A native of St. Paul, Minn., Bunn was born in 1925. He served in the Navy during World War II and studied electrical engineering at the University of Wisconsin. After graduating college in 1945 and earning a J.D. at Columbia Law School five years later, Bunn went on to work for the Atomic Energy Commission, the federal agency created in 1946 to manage the use of atomic energy.
Less than 10 years later, Bunn was called upon to draft legislation creating the Arms Control and Disarmament Agency, which is responsible for maintaining the country’s arms control, nonproliferation, and disarmament policies. He then served as the organization’s first general counsel. During this time, Bunn worked to create the Partial Test Ban Treaty, which prohibited the testing of nuclear weapons in outer space and underwater.
In the late 1960s, Bunn helped negotiate the Nuclear Non-Proliferation Treaty, an international agreement joined by 190 parties that slowed the nuclear arms race during the Cold War era. President Lyndon B. Johnson later named Bunn the U.S. representative to the Geneva Disarmament Conference.
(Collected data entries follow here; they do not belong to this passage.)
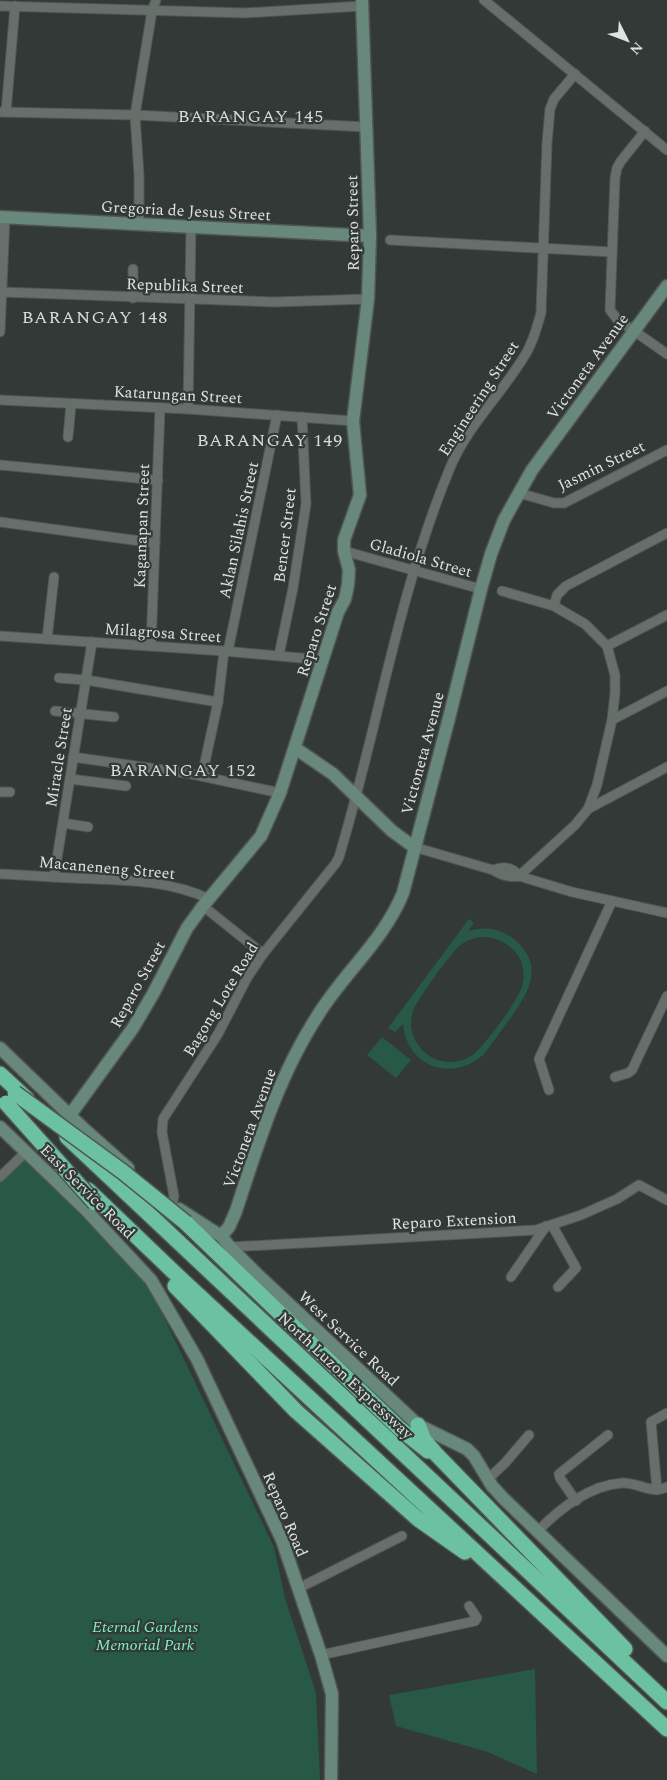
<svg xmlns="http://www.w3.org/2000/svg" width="667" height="1780" font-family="Spectral,serif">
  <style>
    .green { fill: #285846; fill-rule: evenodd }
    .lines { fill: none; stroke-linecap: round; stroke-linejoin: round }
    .street-casing { stroke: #515654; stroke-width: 11 }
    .secondary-casing { stroke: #515654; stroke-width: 15 }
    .highway-casing { stroke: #515654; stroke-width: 18 }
    .street { stroke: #676f6b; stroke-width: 9 }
    .secondary { stroke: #68887b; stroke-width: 12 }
    .highway { stroke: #6cc2a0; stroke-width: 15 }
    .highway-bridge-casing { stroke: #515654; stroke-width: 18; stroke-linecap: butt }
    .highway-bridge { stroke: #6cc2a0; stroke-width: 15 }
    .labels { text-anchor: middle; stroke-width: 4.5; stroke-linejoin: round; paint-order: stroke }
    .street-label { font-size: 16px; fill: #dee2e0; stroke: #323936 }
    .park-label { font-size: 16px; font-style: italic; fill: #7bf3c5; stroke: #323936 }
    .neighbourhood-label { font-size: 18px; letter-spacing: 1px; fill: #d5ddd9; stroke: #323936 }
  </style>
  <rect width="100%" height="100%" fill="#323936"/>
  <g class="green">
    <path d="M469,919L474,923L468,931C485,926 501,928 515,940C548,968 525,998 506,1024C498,1035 491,1045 483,1055C450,1083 407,1066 403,1024L395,1032L388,1028ZM480,937C507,936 530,958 522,986C519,999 485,1045 474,1054C467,1059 458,1062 449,1062C423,1061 405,1035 413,1011C416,1001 451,953 459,946C465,941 472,938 480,937Z"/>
    <polygon points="382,1037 411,1060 396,1078 367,1055"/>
    <polygon points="24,1159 146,1280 249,1495 274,1547 285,1598 316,1693 320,1780 0,1780 0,1182"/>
    <polygon points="535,1669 537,1774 488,1752 396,1726 389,1695"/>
  </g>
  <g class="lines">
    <g class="street-casing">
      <g id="street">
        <polyline points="484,0 667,150"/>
        <polyline points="0,6 245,13 362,6"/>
        <polyline points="0,112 135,115 366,127"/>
        <polyline points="6,112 15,6"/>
        <polyline points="645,131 621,161 617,168 615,178 610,310 617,319 667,354"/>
        <polyline points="139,224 139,175 135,115 152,11 156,0"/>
        <polyline points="390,240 612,252"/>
        <polyline points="2,292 274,302 368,299"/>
        <polyline points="133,298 133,269"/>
        <polyline points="0,332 5,218"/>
        <polyline points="0,400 188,409 353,421"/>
        <polyline points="188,409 191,227"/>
        <polyline points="68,437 71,404"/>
        <polyline points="0,465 158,480"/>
        <polyline points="519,493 554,503 564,503 667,450"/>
        <polyline points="0,522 155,543"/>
        <polyline points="344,551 481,589"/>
        <polyline points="502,591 554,606 585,624 607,646 615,675 615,693 612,720 597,785 588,809 575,825 519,876"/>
        <polyline points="554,606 557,595 566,586 667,533"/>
        <polyline points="0,636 224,651 323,660"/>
        <polyline points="47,639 54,577"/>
        <polyline points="151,646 160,408"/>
        <polyline points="607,646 667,615"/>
        <polyline points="228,651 277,415"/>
        <polyline points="279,655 293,588 306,504 302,417"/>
        <polyline points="59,678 86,680 218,702"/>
        <polyline points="55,711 114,717"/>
        <polyline points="612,720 667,691"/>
        <polyline points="73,757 192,774 280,793"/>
        <polyline points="202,776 218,702 224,651"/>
        <polyline points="70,779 126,786"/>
        <polyline points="0,792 10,792"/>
        <polyline points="588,809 667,767"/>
        <polyline points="63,823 88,827"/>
        <path d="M414,847L493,870C501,875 509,878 519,876L572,892L667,913"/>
        <path d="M493,870C503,866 512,867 519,876"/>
        <path d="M0,874C24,875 49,877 73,878C118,880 168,879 209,899"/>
        <polyline points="54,877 92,642"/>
        <polyline points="203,906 263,954"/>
        <polyline points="615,1077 628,1073 632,1070 667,996"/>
        <polyline points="549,1090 539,1059 612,901"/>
        <polyline points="0,1177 26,1152"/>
        <path d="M172,1204L174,1196L162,1132L163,1119L218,1034L247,978L263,954L336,863L339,857C378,728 398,593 450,468C467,426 502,394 525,355C533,343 537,327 541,313L547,143L550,109L554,99L575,74"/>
        <polyline points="552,1225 576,1268 558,1287"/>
        <polyline points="230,1247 536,1230 581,1215 617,1199 639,1185 667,1200"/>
        <polyline points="511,1277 546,1226"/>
        <polyline points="488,1479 505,1463 529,1435"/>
        <polyline points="657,1490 651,1422 667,1413"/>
        <polyline points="576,1501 560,1478 559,1474 608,1435"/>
        <path d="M538,1531C559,1509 590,1485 622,1483C638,1482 652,1495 667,1487"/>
        <polyline points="299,1588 402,1536"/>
        <polyline points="321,1655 475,1621 477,1618 469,1606"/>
      </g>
    </g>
    <g class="secondary-casing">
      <g id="secondary">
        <polyline points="0,217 370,236"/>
        <polyline points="295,748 333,774 392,831 414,847"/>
        <polyline points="0,1048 83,1128 128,1168"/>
        <polyline points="70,1115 133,1028 153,994 187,928 203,906 261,836 280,793 338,612 345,599 348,585 349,570 344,551 344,540 360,495 353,421 368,299 370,236 362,0"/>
        <polyline points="0,1127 86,1210 151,1280 197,1359 282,1540 321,1655 332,1694 331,1780"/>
        <polyline points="179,1209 221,1236 230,1247 260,1277 418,1425 467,1449 474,1456 492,1486 504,1499 667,1656"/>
        <path d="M221,1236L229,1227L236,1211C258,1143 279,1075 318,1015C344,973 384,940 403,893L449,718L481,589L491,554L504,520L532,470L667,286"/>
      </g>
    </g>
    <g class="highway-casing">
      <g id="highway">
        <polyline points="0,1074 27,1099"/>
        <polyline points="67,1137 667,1702"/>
        <polyline points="88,1190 181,1279 667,1729"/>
        <polyline points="186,1223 399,1428 428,1451"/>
        <polyline points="175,1286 296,1411 418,1519 465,1552"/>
        <polyline points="418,1425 424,1440 436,1454 625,1649"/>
      </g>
    </g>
    <use href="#street" class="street"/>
    <use href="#secondary" class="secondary"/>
    <use href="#highway" class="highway"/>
    <g class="highway-bridge-casing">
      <g id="highway-bridge">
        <polyline points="15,1093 123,1172 186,1223"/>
        <polyline points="6,1103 95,1203"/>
      </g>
    </g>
    <use href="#highway-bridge" class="highway-bridge"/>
  </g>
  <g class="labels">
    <g class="street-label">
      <text transform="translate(186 210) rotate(3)" y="6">Gregoria de Jesus Street</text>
      <text transform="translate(352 223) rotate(-91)" y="6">Reparo Street</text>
      <text transform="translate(185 285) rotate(2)" y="6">Republika Street</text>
      <text transform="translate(587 366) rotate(-54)" y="6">Victoneta Avenue</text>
      <text transform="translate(178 394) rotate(3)" y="6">Katarungan Street</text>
      <text transform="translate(478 398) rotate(-57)" y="6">Engineering Street</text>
      <text transform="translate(601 465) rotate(-26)" y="6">Jasmin Street</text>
      <text transform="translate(141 526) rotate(-88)" y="6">Kaganapan Street</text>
      <text transform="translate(238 530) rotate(-78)" y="6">Aklan Silahis Street</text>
      <text transform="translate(284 535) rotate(-83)" y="6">Bencer Street</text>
      <text transform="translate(421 557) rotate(16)" y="6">Gladiola Street</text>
      <text transform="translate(316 630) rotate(-72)" y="6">Reparo Street</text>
      <text transform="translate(163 632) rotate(4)" y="6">Milagrosa Street</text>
      <text transform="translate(422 753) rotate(-75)" y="6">Victoneta Avenue</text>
      <text transform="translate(58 757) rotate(-81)" y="6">Miracle Street</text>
      <text transform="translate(107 867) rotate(5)" y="6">Macaneneng Street</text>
      <text transform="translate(137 984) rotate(-61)" y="6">Reparo Street</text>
      <text transform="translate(220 999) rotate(-59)" y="6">Bagong Lote Road</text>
      <text transform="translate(249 1128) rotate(-70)" y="6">Victoneta Avenue</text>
      <text transform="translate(88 1191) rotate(45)" y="6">East Service Road</text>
      <text transform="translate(454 1220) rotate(-3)" y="6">Reparo Extension</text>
      <text transform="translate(349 1338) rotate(43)" y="6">West Service Road</text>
      <text transform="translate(346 1375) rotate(43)" y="6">North Luzon Expressway</text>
      <text transform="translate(286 1514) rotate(67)" y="6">Reparo Road</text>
    </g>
    <g class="park-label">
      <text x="145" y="1632">Eternal Gardens<tspan x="145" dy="18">Memorial Park</tspan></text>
    </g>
    <g class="neighbourhood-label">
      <text x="251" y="122">BARANGAY 145</text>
      <text x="95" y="323">BARANGAY 148</text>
      <text x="270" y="446">BARANGAY 149</text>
      <text x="183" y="776">BARANGAY 152</text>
    </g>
  </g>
  <g transform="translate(627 40) rotate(132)" stroke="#323936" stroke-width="4" paint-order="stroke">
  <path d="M0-4L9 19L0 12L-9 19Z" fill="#dee2e0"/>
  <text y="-8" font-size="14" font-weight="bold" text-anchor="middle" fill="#dee2e0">N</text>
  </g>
</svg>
In 1969, Bunn returned to Wisconsin to teach law at the University of Wisconsin Law School. He later spent three years serving as the school’s dean. Bunn moved to Newport, R.I., to serve as an instructor at the National War College in 1982, and then joined Stanford University’s Center for International Security and Cooperation four years later. His published works include Arms Control by Committee: Managing Negotiations with the Russians and U.S. Nuclear Weapons Policy.
Bunn is survived by his children, Jessie, Peter, and Matthew, as well as by two granddaughters.